What the task requires:
Please give back each entry below unaltered, leaving the pictures out.

Camera calibration parameters:

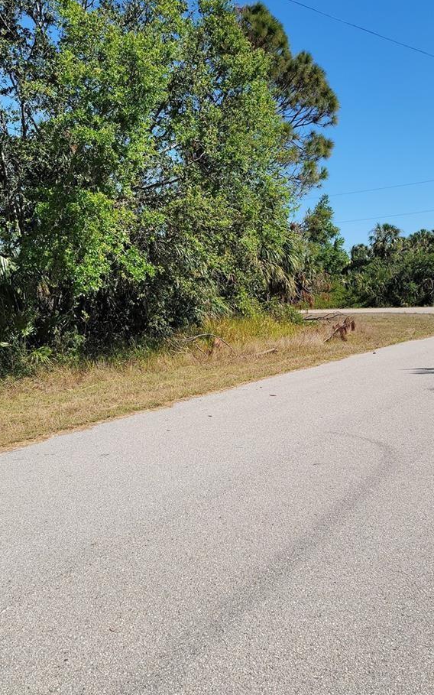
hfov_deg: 36.3
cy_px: 335
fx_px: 662
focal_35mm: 35
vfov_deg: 55.3
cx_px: 209
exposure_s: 1/1033
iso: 20
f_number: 1.8
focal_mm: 7
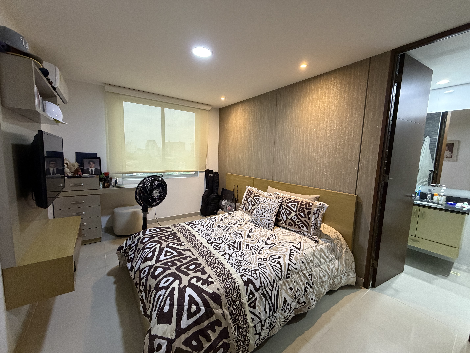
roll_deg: -1.6
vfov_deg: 85.7
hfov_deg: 102.1
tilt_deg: -6.4
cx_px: 235
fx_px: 190
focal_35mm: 14
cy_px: 176
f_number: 2.2
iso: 500
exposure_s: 1/60
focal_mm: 2.22
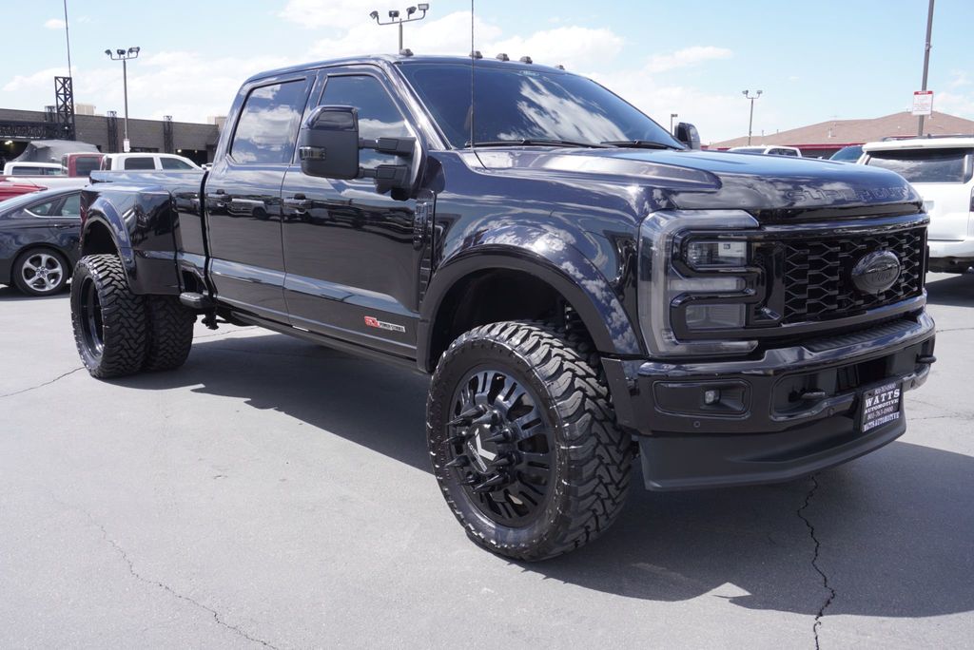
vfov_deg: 40.0
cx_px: 487
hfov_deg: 57.2
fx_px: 893
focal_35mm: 33
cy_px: 325
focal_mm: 22
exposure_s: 1/160
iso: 100
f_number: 7.1
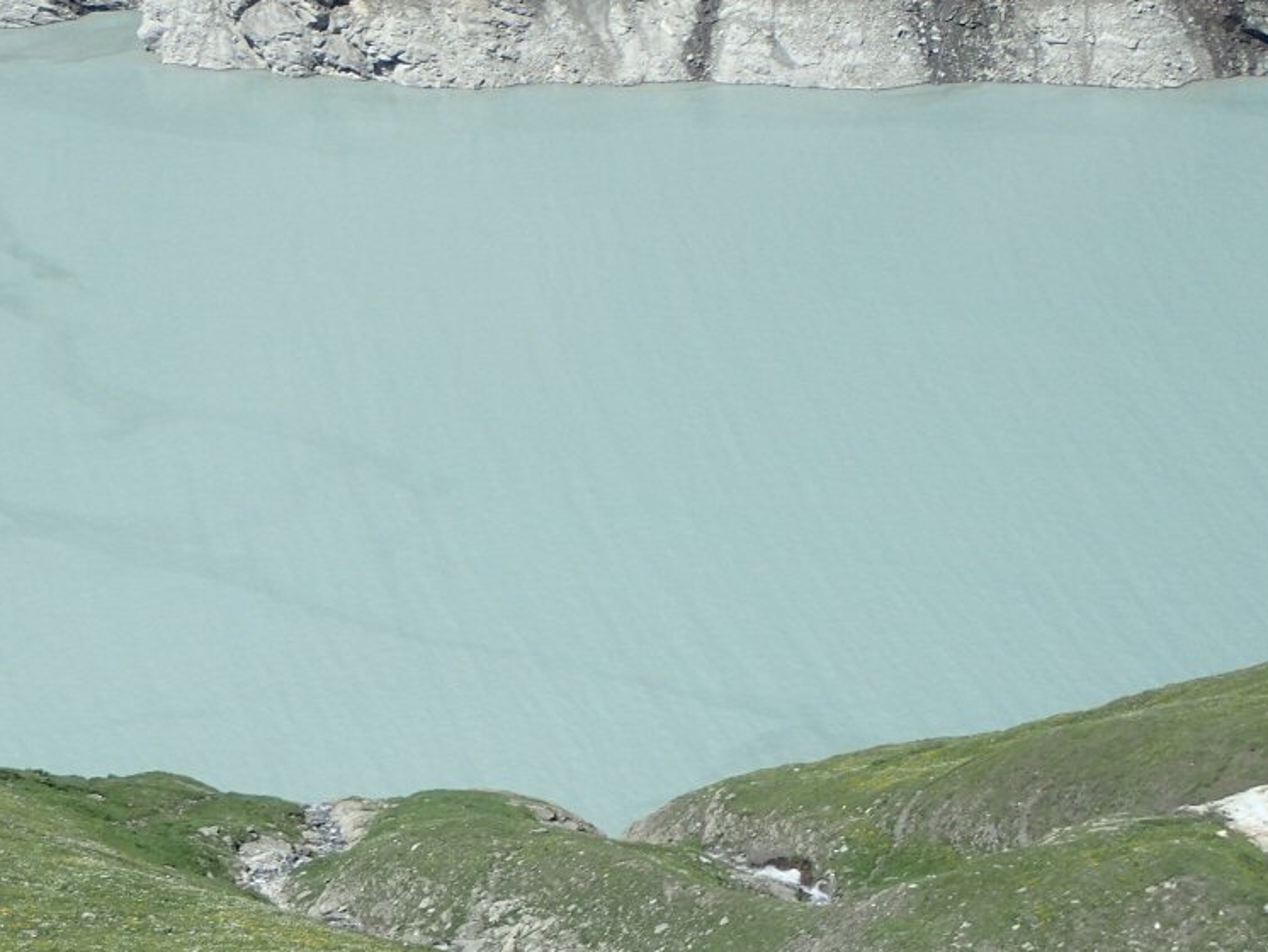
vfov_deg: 11.9
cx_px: 166
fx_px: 4580
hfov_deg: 15.6
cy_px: 527
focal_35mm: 125
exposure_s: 1/500
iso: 100
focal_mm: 12.6
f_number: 5.6
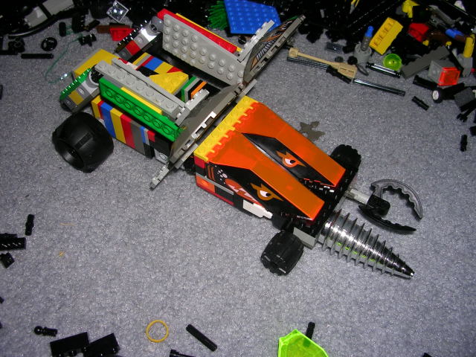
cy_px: 178
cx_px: 238
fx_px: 523
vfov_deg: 37.7
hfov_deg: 49.0
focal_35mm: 38
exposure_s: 1/60.1
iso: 50
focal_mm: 5.8
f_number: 2.8
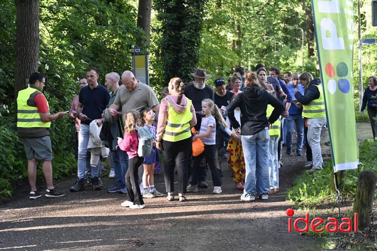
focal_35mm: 78
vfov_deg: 17.5
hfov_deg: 26.0
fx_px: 817
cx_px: 188
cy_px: 126
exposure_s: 1/125
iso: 720
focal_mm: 52
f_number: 4.8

Written response:
hfov_deg: 36.3
cy_px: 335
fx_px: 662
focal_35mm: 35
vfov_deg: 55.3
cx_px: 209
exposure_s: 1/1033
iso: 20
f_number: 1.8
focal_mm: 7
roll_deg: -1.6
vfov_deg: 85.7
hfov_deg: 102.1
tilt_deg: -6.4
cx_px: 235
fx_px: 190
focal_35mm: 14
cy_px: 176
f_number: 2.2
iso: 500
exposure_s: 1/60
focal_mm: 2.22
vfov_deg: 40.0
cx_px: 487
hfov_deg: 57.2
fx_px: 893
focal_35mm: 33
cy_px: 325
focal_mm: 22
exposure_s: 1/160
iso: 100
f_number: 7.1
vfov_deg: 11.9
cx_px: 166
fx_px: 4580
hfov_deg: 15.6
cy_px: 527
focal_35mm: 125
exposure_s: 1/500
iso: 100
focal_mm: 12.6
f_number: 5.6
cy_px: 178
cx_px: 238
fx_px: 523
vfov_deg: 37.7
hfov_deg: 49.0
focal_35mm: 38
exposure_s: 1/60.1
iso: 50
focal_mm: 5.8
f_number: 2.8
focal_35mm: 78
vfov_deg: 17.5
hfov_deg: 26.0
fx_px: 817
cx_px: 188
cy_px: 126
exposure_s: 1/125
iso: 720
focal_mm: 52
f_number: 4.8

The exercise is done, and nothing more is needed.